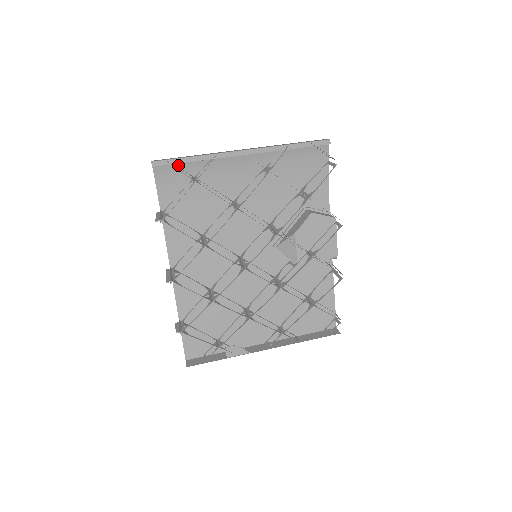
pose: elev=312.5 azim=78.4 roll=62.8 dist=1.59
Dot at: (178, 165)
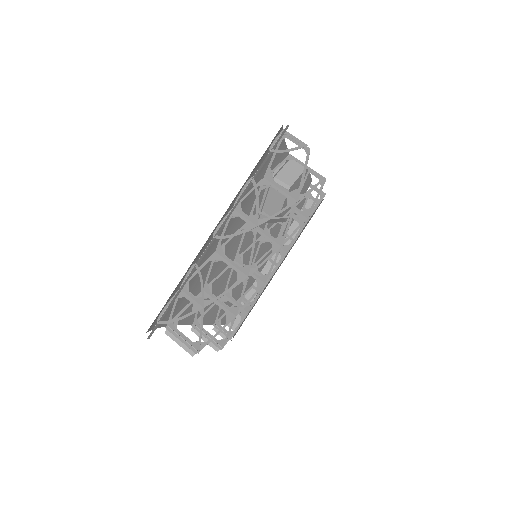
Dot at: (164, 305)
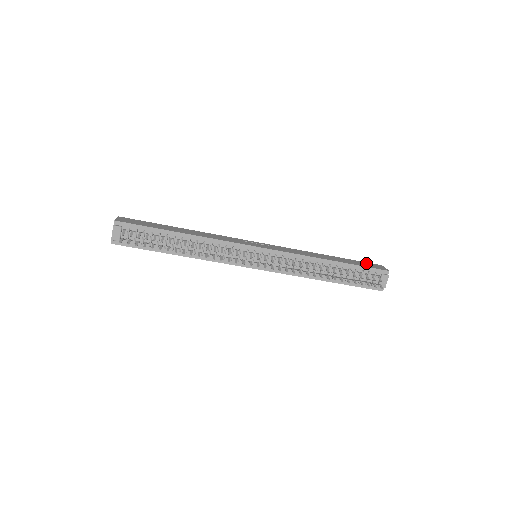
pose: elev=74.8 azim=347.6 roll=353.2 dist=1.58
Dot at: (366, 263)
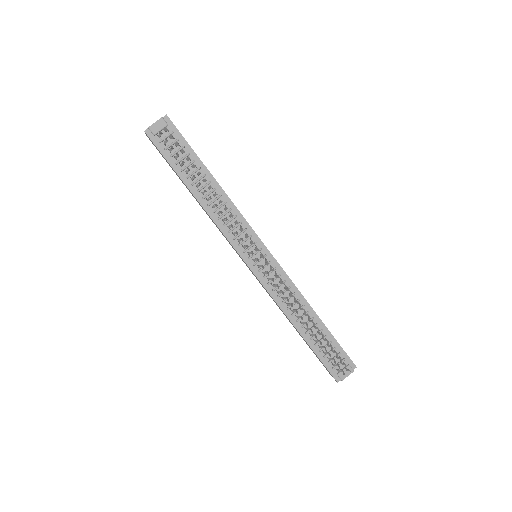
Dot at: occluded
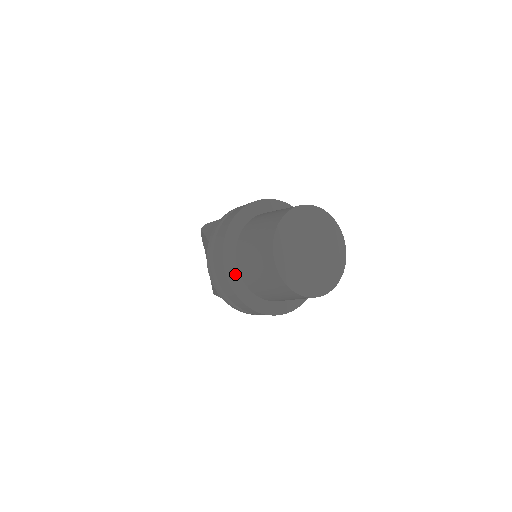
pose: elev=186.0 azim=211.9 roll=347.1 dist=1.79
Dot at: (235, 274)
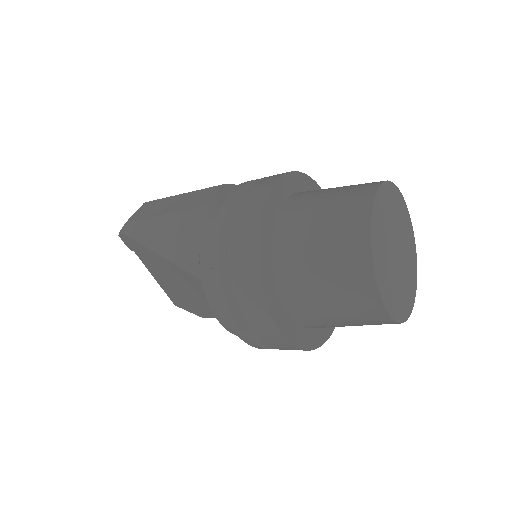
Dot at: (289, 324)
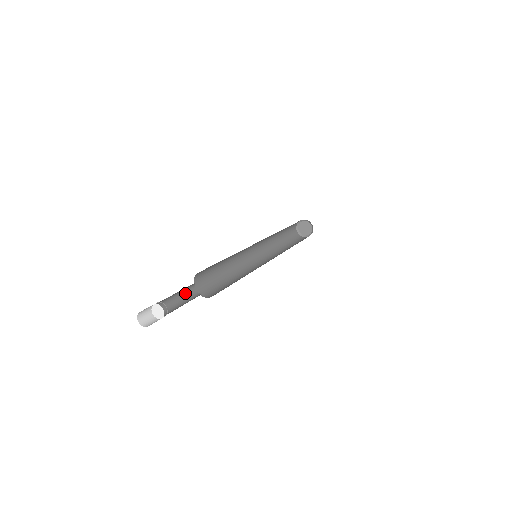
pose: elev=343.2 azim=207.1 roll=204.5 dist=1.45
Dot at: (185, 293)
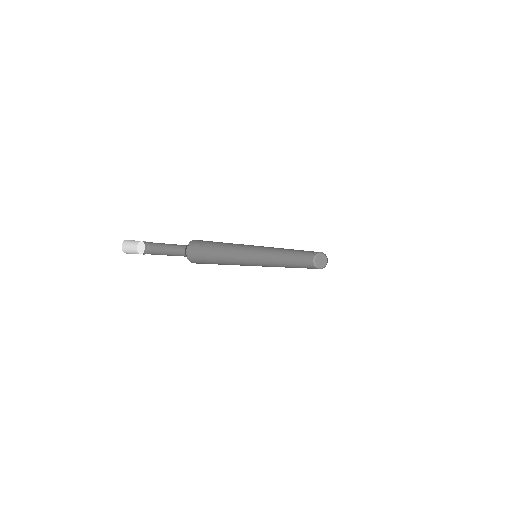
Dot at: (174, 253)
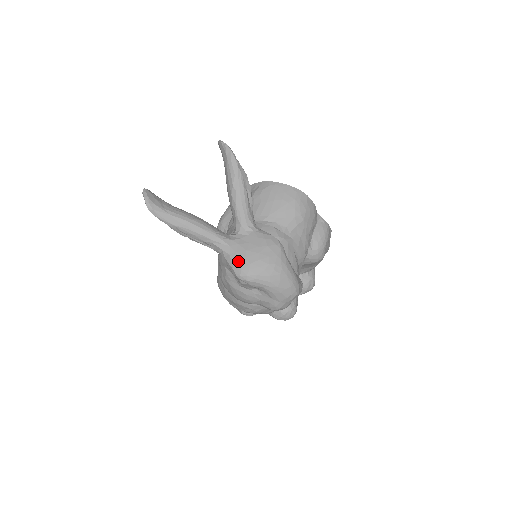
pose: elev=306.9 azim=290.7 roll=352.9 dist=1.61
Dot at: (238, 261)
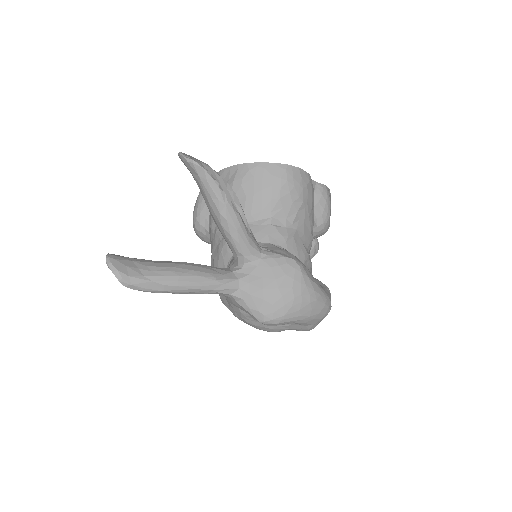
Dot at: (256, 305)
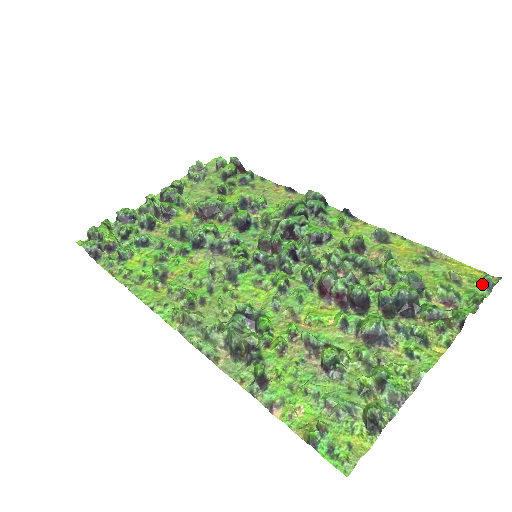
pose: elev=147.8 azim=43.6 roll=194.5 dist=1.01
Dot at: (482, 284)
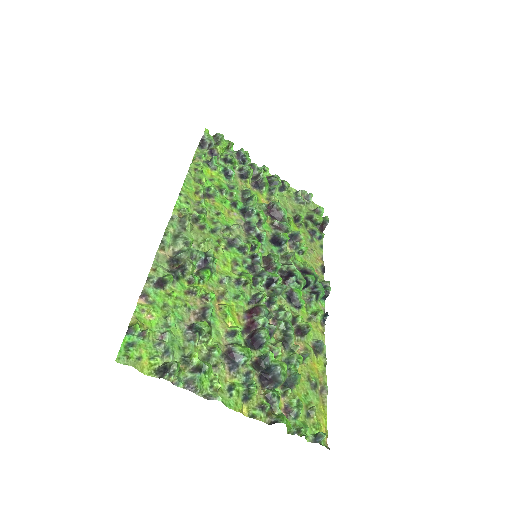
Dot at: (316, 434)
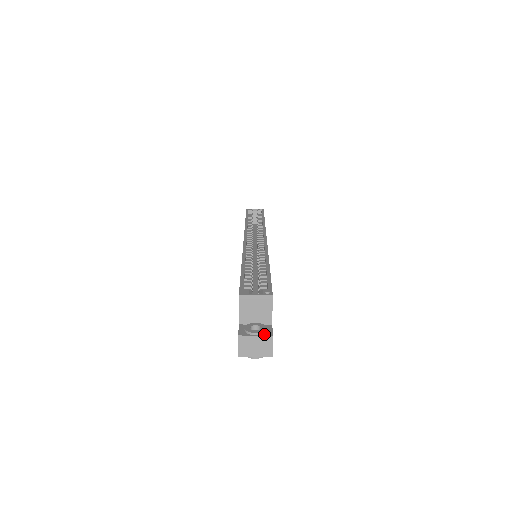
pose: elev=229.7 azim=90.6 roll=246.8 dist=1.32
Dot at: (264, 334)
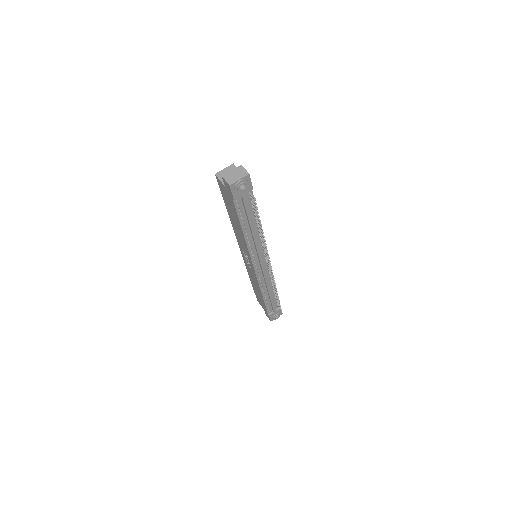
Dot at: (236, 169)
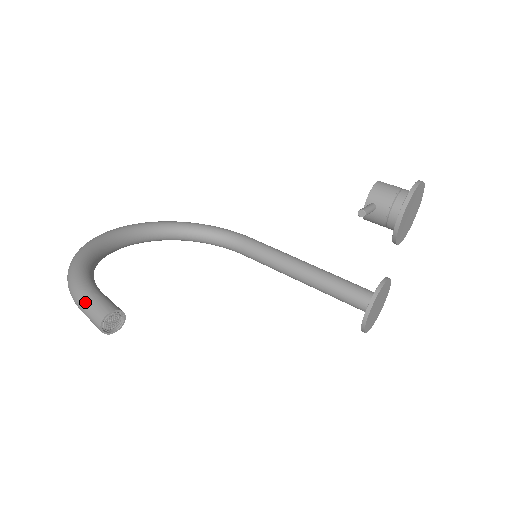
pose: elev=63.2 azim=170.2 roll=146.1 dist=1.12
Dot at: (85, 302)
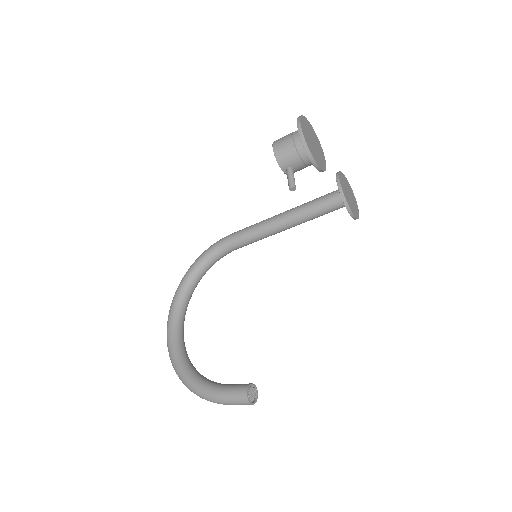
Dot at: (227, 402)
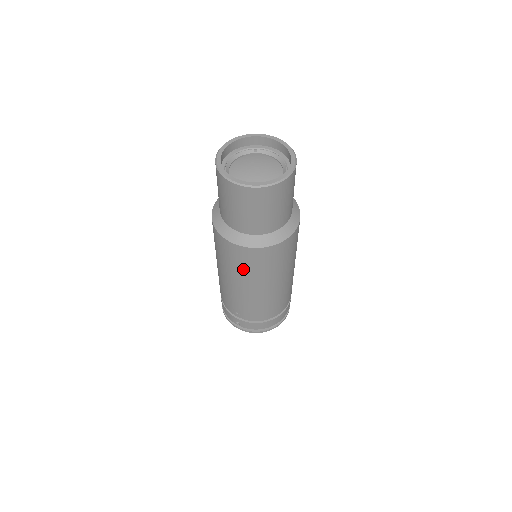
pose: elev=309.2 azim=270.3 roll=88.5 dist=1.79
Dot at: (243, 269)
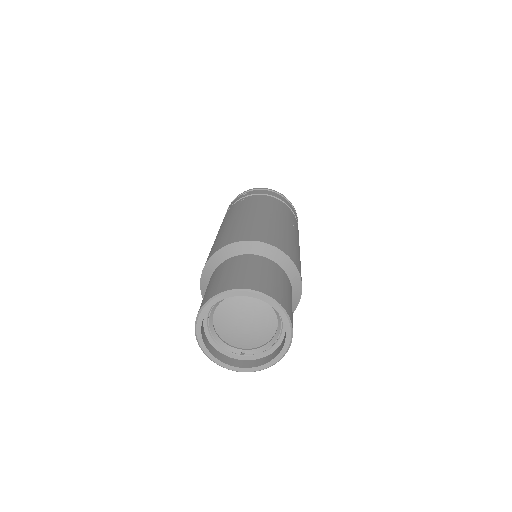
Dot at: occluded
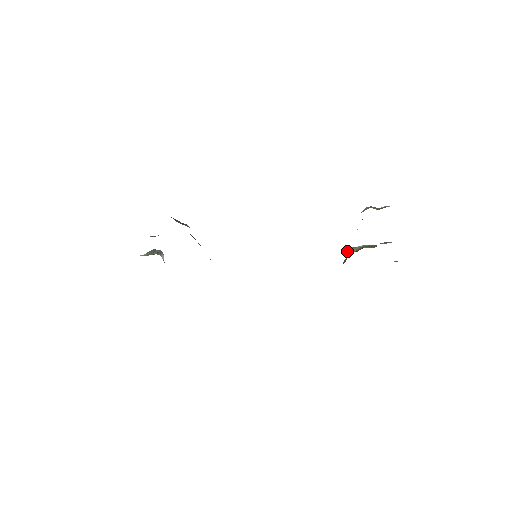
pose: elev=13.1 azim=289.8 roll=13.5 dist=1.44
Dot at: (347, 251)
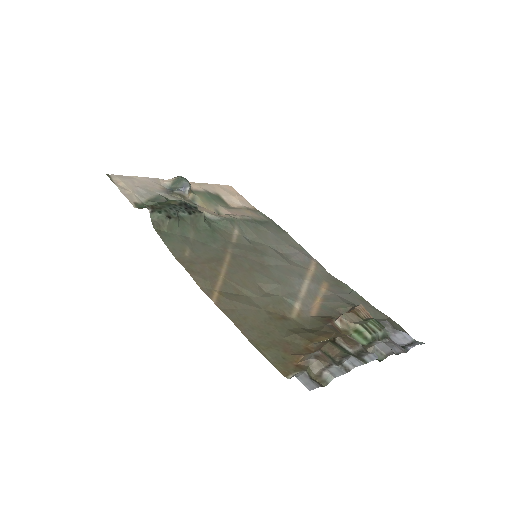
Dot at: (336, 323)
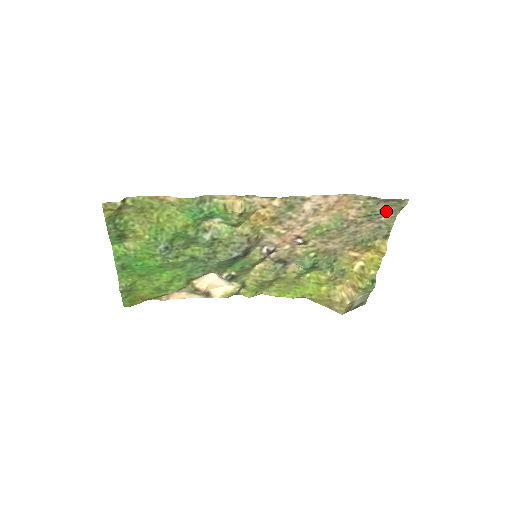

* * * * * * *

--- Exercise instructions ---
Transcribe the lines of every entry above verbatim, one per line, skipping the pictures.

--- Reply to the exercise ---
pose: elev=312.5 azim=78.4 roll=62.8 dist=1.59
Dot at: (178, 165)
Dot at: (164, 305)
pose: elev=74.8 azim=347.6 roll=353.2 dist=1.58
Dot at: (366, 263)
Dot at: occluded
pose: elev=186.0 azim=211.9 roll=347.1 dist=1.79
Dot at: (235, 274)
Dot at: (289, 324)
pose: elev=343.2 azim=207.1 roll=204.5 dist=1.45
Dot at: (185, 293)
Dot at: (174, 253)
pose: elev=306.9 azim=290.7 roll=352.9 dist=1.61
Dot at: (238, 261)
Dot at: (256, 305)
pose: elev=147.8 azim=43.6 roll=194.5 dist=1.01
Dot at: (482, 284)
Dot at: (316, 434)
pose: elev=229.7 azim=90.6 roll=246.8 dist=1.32
Dot at: (264, 334)
Dot at: (236, 169)
pose: elev=63.2 azim=170.2 roll=146.1 dist=1.12
Dot at: (85, 302)
Dot at: (227, 402)
pose: elev=309.2 azim=270.3 roll=88.5 dist=1.79
Dot at: (243, 269)
Dot at: occluded
pose: elev=13.1 azim=289.8 roll=13.5 dist=1.44
Dot at: (347, 251)
Dot at: (336, 323)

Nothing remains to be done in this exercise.